The man approached—grim, relentless.

"This night I mete justice. As I have not done for a long time. More than ten years ago."

He delivered a merciless strike, and the head of the third bandit bounced and rolled across the bloodstained cobblestones.

"I owe you thanks for saving me from certain death," the stranger said. "Although the fortune-teller promised I would die tonight." He bent down and picked up the coins that had been thrown moments before. "The Cursed, is it? Well, in these wicked times, you see all sorts of things and meet all sorts of people. If you like, and if you have nowhere to spend the night, come to me. And if you're not afraid that death might come for me again tonight."
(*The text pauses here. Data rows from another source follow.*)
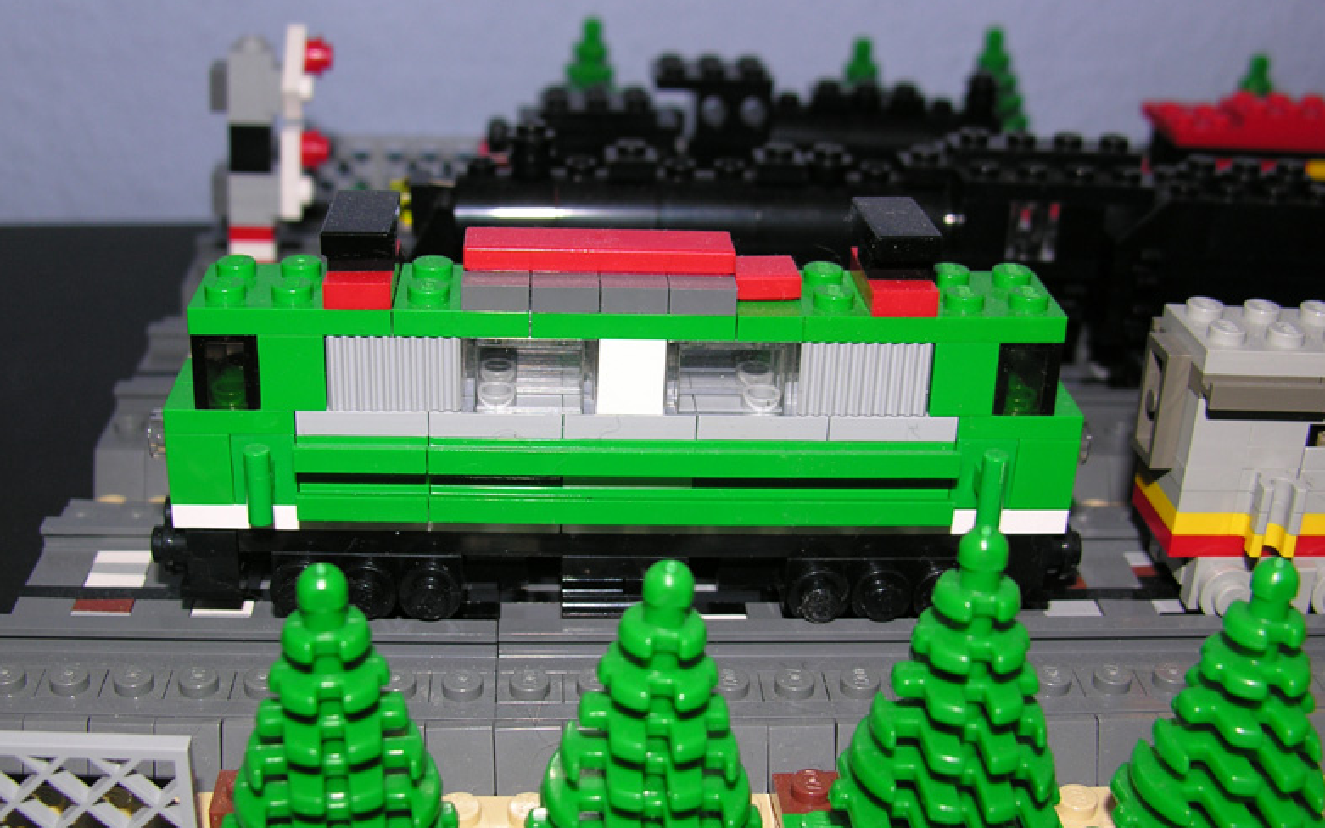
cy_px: 421
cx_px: 650
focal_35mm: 38
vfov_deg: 33.6
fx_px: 1372
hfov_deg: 51.5
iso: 50
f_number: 2.8
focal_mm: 8.9
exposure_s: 1/60.1
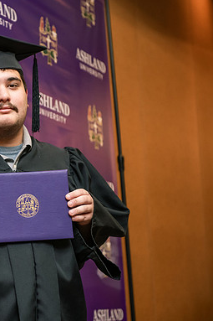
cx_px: -22
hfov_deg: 12.7
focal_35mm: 106
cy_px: 161
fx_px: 942
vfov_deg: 19.3
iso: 1600
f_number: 3.5
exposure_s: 1/200
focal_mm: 70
"That very death is what I seek," the Cursed replied. The sword vanished from his hand. "Then let's go to you."

He said people called him the Old Man. Not so much because of his appearance — though gray had touched his hair — but for the ancient knowledge he possessed, and the way he seemed to casually let bits of it slip in conversations with neighbors or other people. He lived in an attic under the very roof of a house, its windows facing one side onto the city's main street. Here, among rare books and geographical maps, he had a telescope. He said that studying the laws of the world and the universe, as well as his dream of traveling through space, gave him the strength not to go mad in the darkness in which they lived. At night he observed distant worlds through the telescope and believed that there was real life out there, and that humanity was destined by its very existence to conquer the cosmos.

The Cursed looked at him with admiration and respect, and mentioned that in the ancient archives of the Kingdom there are records indicating that long ago, visitors from distant stars came to their planet.

The Old Man brightened at this and said he would be glad to visit those ancient archives and study the knowledge stored there.